§ **Passage to read**:
Almaden Valley and Brendan

I’ve spent a lot of time (and money) moving around this summer, and it has been absolutely amazing.

It’s been a little over 2 months since I graduated high school, and I have spent the least amount of time in my home than ever before.

Never have I lived off of so little sleep. Driving to a beach house here, small camping trip there, racing home to make it to a concert, to leave town the next day with the family, to getting home and working just to get a few extra bucks to drive to another location, buy another concert ticket. To me, it’s sustainable living, and it’s how I thrive.

About a week into the summer, I figured I would wake up early and run a few errands, and do some shopping. Strolling into TJ Maxx — easily one of the best stores ever — I stumbled over a stupidly low-priced kayak. The adventure bug nipped at the back of my neck, and on impulse, decided to buy it. Excited, and $200 lighter, I drove as fast as I could with the 9 foot kayak strapped to the top of my little Mazda Protege straight to Calero Lake. A month in, it’d seen the ocean, 3 different lakes; it’s carried 2 men at once, and even a dog. It’s safe to say I’ve got my money’s worth.

There are so many hobbies I’ve always been fearful to pick up, just because of the daunting threat of danger: rock climbing, white water rafting, backcountry backpacking — but like most things, there is a way of easing into it. My small-time family trips have now turned into havens of adventure and new trials. I SUPed in San Diego, climbed waterfalls in Yosemite Valley, and drove through Tuolumne Meadows in the pouring rain (and eventual snow) and 40 degree weather (in mid-July) to find a mountain and climb it. Never have I felt so hungry to move, and travel.

§ **What you will do**: Print the part of the summer post starting at "I’ve spent a" and ending at "home than ever before.", word for word.

§ **Information provided**:
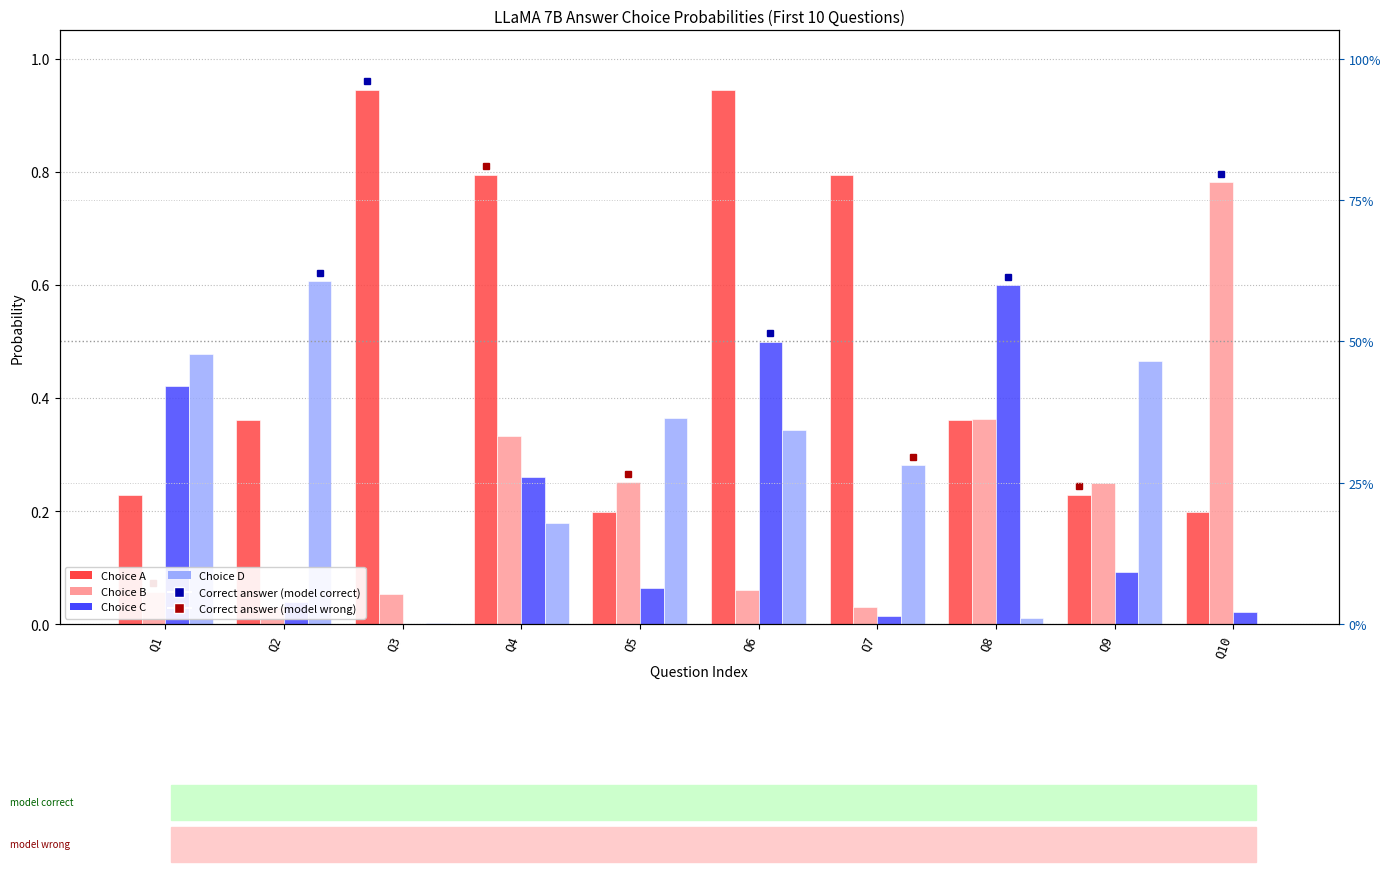

Rank the series at Q9 from lowest to highest value.

C, A, B, D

§ **Written response**:
I’ve spent a lot of time (and money) moving around this summer, and it has been absolutely amazing.

It’s been a little over 2 months since I graduated high school, and I have spent the least amount of time in my home than ever before.